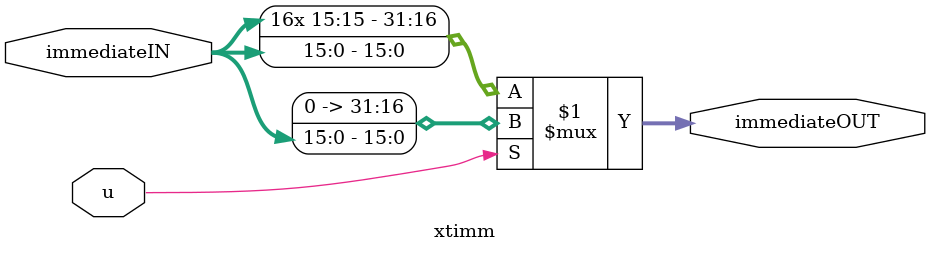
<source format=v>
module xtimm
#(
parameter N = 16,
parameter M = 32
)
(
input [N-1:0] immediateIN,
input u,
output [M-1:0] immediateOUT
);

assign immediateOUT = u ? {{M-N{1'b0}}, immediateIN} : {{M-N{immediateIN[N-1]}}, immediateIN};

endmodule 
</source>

--

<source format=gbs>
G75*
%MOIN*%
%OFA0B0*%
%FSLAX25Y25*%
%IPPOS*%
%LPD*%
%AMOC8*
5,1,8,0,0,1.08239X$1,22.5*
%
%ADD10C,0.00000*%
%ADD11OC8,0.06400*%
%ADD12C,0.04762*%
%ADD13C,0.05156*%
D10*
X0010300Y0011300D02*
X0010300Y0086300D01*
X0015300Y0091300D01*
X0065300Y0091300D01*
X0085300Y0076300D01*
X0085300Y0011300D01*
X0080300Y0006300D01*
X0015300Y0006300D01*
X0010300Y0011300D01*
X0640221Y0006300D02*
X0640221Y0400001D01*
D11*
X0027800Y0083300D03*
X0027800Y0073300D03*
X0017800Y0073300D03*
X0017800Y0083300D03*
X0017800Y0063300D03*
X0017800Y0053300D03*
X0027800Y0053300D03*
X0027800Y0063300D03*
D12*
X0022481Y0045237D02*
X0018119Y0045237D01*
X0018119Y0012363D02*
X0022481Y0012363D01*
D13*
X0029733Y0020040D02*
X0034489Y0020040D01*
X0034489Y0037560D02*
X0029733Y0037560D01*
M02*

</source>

• [What is expected]:
Pick out and copy the lines of the material that include the word "immediateIN".

• [Result for this exercise]:
input [N-1:0] immediateIN,
assign immediateOUT = u ? {{M-N{1'b0}}, immediateIN} : {{M-N{immediateIN[N-1]}}, immediateIN};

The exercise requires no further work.